[SOURCE DOCUMENT]
++++++++

Introduction¶
We saw in Part A, that one could use soft thresholding to create a model that recapitulated the results from analysis-01-dynamics
. Here we want to show that we can learn the optimal parameters of such a model.
Setup¶
Import stuff and determine device we will use for computations
import os
import copy
import h5py
import pandas as pd
import numpy as np
import progressbar
import torch
from torch import nn
from torch.utils.data import Dataset, DataLoader
import torch.optim as optim
from matplotlib import pyplot as plt
import plotnine as gg
import importlib as il
%matplotlib inline
device = torch.device("cuda:0" if torch.cuda.is_available() else "cpu")

++++++++

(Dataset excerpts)
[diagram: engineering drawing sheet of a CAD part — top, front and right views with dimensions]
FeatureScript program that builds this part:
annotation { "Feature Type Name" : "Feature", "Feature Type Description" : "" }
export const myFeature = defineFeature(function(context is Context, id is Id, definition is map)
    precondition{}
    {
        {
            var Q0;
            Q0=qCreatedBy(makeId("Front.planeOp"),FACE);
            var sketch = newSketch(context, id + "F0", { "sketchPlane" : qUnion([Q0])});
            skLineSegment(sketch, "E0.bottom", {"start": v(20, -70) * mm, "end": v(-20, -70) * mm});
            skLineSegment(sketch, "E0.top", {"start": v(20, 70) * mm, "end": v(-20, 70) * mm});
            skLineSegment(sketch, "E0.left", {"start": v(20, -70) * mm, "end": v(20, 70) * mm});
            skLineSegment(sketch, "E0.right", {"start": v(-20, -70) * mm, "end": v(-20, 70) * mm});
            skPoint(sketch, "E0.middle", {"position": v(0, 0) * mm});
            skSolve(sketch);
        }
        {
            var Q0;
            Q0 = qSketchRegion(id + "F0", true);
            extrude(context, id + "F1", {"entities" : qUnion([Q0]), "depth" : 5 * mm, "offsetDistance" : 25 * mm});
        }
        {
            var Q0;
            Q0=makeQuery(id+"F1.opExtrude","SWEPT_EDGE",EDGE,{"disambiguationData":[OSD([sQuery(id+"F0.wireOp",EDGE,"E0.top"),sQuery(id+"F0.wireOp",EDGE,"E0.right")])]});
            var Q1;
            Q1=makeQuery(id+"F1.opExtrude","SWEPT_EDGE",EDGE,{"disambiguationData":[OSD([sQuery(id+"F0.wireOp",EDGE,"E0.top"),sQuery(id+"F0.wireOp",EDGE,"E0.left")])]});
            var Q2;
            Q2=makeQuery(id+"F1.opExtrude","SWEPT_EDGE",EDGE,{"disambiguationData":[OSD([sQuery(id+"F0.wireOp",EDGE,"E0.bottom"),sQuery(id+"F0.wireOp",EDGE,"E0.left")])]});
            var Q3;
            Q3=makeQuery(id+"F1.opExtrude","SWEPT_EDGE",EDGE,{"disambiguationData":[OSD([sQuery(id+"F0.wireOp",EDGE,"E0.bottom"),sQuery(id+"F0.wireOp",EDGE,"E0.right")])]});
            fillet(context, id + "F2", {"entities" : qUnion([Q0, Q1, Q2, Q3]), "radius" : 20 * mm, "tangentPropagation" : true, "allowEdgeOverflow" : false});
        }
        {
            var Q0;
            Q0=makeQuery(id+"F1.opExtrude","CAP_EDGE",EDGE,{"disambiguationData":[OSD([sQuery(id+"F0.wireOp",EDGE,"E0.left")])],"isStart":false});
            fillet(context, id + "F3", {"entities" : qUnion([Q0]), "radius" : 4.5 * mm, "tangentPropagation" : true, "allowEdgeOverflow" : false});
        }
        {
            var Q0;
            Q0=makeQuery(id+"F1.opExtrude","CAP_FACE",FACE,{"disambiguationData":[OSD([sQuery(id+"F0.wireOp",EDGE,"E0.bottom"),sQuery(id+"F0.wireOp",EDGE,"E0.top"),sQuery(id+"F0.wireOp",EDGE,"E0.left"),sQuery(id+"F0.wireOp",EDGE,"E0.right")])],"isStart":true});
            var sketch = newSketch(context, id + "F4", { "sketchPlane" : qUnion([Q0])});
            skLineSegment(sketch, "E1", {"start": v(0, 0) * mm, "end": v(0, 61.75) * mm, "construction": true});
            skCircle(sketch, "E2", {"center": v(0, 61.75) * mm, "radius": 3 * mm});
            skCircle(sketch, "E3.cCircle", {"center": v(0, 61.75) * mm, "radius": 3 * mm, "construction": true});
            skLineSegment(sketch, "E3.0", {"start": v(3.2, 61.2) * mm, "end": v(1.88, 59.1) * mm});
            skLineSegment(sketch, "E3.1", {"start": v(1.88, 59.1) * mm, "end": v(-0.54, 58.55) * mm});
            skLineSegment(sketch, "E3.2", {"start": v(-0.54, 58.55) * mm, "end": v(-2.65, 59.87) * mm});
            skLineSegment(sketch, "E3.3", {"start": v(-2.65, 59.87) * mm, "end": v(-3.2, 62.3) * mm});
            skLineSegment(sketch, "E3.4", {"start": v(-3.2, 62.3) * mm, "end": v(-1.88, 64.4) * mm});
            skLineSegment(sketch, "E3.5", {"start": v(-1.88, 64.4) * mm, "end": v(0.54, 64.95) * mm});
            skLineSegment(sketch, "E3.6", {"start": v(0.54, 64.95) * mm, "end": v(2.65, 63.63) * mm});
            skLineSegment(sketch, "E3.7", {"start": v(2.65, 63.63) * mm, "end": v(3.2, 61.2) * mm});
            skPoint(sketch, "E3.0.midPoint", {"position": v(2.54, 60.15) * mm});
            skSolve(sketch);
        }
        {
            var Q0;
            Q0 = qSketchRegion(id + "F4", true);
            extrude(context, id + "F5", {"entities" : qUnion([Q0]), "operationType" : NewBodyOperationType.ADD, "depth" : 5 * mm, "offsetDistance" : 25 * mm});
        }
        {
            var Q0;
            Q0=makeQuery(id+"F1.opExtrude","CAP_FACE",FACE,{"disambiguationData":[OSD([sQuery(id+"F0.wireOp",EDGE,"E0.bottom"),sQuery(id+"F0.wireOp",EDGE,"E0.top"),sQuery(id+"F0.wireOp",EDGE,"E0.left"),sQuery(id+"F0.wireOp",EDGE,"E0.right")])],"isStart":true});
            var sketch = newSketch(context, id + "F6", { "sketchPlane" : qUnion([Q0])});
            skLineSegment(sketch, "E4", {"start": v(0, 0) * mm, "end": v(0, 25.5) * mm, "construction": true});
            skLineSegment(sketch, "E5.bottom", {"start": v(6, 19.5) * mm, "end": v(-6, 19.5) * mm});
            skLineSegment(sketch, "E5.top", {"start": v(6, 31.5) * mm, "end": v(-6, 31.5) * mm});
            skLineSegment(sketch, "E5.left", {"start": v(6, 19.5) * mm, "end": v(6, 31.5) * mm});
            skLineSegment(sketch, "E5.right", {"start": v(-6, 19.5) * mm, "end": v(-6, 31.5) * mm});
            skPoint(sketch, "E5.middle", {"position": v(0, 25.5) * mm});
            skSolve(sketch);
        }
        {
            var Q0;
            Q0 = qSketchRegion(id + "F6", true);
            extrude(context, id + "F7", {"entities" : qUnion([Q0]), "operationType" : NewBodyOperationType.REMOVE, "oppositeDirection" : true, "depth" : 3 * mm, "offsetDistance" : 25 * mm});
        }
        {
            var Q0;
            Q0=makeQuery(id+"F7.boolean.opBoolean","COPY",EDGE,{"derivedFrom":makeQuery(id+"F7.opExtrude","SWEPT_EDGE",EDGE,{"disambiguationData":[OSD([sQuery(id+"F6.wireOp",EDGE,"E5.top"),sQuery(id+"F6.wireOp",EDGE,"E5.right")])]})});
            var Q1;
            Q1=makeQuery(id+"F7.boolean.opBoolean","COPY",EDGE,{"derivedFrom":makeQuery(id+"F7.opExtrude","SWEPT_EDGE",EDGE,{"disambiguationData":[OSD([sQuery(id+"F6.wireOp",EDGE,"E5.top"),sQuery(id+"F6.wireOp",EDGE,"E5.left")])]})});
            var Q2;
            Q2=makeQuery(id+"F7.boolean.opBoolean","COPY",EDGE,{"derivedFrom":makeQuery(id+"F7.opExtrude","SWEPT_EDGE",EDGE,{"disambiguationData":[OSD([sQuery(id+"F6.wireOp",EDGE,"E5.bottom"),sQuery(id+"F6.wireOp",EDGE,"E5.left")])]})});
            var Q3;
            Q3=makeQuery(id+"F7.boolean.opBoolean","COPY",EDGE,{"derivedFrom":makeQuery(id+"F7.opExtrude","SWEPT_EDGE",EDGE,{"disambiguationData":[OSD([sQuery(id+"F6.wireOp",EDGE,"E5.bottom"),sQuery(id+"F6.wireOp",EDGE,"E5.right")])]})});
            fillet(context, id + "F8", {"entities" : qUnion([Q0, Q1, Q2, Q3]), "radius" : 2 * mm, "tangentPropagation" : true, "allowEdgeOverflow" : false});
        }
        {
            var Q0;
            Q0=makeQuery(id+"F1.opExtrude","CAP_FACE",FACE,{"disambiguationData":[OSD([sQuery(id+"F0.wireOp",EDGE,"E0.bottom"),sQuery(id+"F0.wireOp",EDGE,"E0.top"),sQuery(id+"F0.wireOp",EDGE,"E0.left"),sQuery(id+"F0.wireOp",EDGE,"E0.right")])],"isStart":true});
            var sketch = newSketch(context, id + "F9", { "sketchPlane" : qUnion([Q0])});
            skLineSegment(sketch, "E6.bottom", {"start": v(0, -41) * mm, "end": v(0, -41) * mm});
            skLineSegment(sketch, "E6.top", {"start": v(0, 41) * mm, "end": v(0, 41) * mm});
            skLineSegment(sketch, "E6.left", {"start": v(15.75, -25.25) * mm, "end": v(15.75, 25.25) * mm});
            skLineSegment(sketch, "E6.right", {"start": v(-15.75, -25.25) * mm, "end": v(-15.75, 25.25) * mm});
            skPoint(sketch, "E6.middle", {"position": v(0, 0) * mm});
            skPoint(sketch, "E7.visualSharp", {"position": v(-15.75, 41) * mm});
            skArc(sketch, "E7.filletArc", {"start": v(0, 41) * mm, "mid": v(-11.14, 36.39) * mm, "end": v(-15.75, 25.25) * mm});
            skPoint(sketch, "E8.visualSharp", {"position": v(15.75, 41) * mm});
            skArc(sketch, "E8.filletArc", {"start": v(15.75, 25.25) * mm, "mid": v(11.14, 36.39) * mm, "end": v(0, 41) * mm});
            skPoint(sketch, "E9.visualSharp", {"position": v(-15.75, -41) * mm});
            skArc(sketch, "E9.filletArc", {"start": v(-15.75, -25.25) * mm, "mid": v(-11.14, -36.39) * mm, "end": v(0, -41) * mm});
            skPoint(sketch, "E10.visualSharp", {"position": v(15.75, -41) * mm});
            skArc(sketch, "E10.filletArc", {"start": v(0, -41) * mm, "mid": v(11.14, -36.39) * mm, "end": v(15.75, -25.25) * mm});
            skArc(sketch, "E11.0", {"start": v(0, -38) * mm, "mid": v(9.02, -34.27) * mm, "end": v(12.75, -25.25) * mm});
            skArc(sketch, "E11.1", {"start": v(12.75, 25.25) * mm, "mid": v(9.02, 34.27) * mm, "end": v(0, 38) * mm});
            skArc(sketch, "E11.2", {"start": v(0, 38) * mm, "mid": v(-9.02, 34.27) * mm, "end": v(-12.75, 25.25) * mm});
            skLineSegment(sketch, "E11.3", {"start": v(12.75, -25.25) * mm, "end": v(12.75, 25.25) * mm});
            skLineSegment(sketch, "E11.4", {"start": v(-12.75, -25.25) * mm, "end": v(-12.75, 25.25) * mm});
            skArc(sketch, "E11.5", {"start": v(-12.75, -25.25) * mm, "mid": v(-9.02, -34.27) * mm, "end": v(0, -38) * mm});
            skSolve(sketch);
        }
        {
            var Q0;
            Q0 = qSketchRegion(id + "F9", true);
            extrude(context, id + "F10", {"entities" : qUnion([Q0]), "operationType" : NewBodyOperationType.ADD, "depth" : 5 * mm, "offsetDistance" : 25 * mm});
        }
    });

++++++++

[EXERCISE PROMPT] In the soft-thresholding notebook, which device does the setup code select when CUDA is not available?

[COMPLETE ANSWER] The CPU.